John Sauceda, PhD, MSc, MA
|Title(s)||Associate Professor, Medicine|
|School||School of Medicine|
|Address||550 16th. Street, #3172|
San Francisco CA 94158
|Phone||415-502-1000 ext. 17172|
|University of Texas at El Paso||MA in Clinical Psychology||2010||Department of Psychology |
|University of Texas at El Paso||Quantitative Methods||2013||Department of Psychology|
|University of Texas at El Paso||PhD in Health Psychology||2013||Department of Psychology|
|University of California, San Francisco||MSc in Global Health Sciences||2014||Global Health Sciences|
|University of California, San Francisco||Fellowship||2016||Medicine - Center for AIDS Prevention Studies|
|University of Californa, San Francisco||2020||Diversity, Equity, and Inclusion Champion Training|
||2016||LRP Award for Health Disparities Research|
||2020||LRP Award for Health Disparities Research|
|Gladstone-CFAR||2019||Early Career Research Excellence Award - Behavioral Science|
I am an Associate Professor in Residence and a health psychologist in the Division of Prevention Science in the Department of Medicine. My research is interlocked with my commitment to high-quality mentoring and working on issues of diversity, equity and inclusion. This includes co-directing three NIH-supported mentoring programs for post-doctoral fellows and early-career faculty, graduate students, and undergraduate students: (1) The UCSF Center for AIDS Research (CFAR) Mentoring Program, (2) the CFAR Scholars DEI Pathway Initiative, and (3) the Summer HIV/AIDS Research Program, as well as being Co-Director of the Developmental Core at the NIMH-funded Center for AIDS Prevention Studies (CAPS).
My two research programs blend principles and methods from health, clinical and quantitative psychology and that are based on a collaborative team science approach. My primary line of research aims to understand and intervene on factors to address health disparities among Latinx communities impacted by HIV. I am particularly interested in applied psychometrics as I believe health disparities research should based on principles of sound measurement, especially of psychological constructs and social factors measured in Spanish or for comparing outcomes across diverse populations. I focuses broadly on using the Multiphase Optimization Strategy (MOST) to design more dynamic and efficient interventions.
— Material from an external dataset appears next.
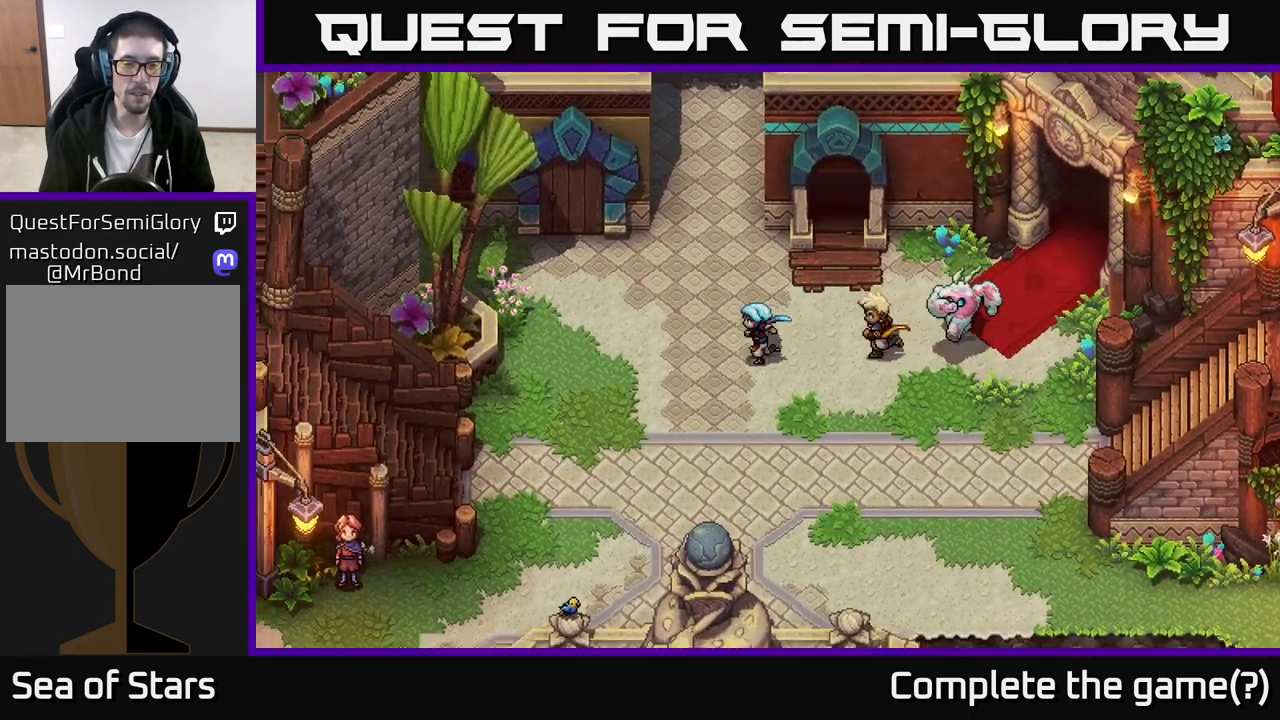
{"buttons": [], "left_stick": "down-left", "right_stick": "center", "events": []}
My second line of research aims to conduct social and behavioral science research to help address some unresolved challenges in HIV cure research, such as promoting consent understanding, measuring psychological experiences of participants going through risky HIV cure trials, and understanding the perspectives, priorities and concerns of people living with HIV who may be interested in participating in HIV cure research.
I have a deep commitment to mentoring across the pipeline. I am particularly interested in mentoring individuals who are interested in Latino/a/x and HIV health disparities research and those interested in the social science of HIV cure research.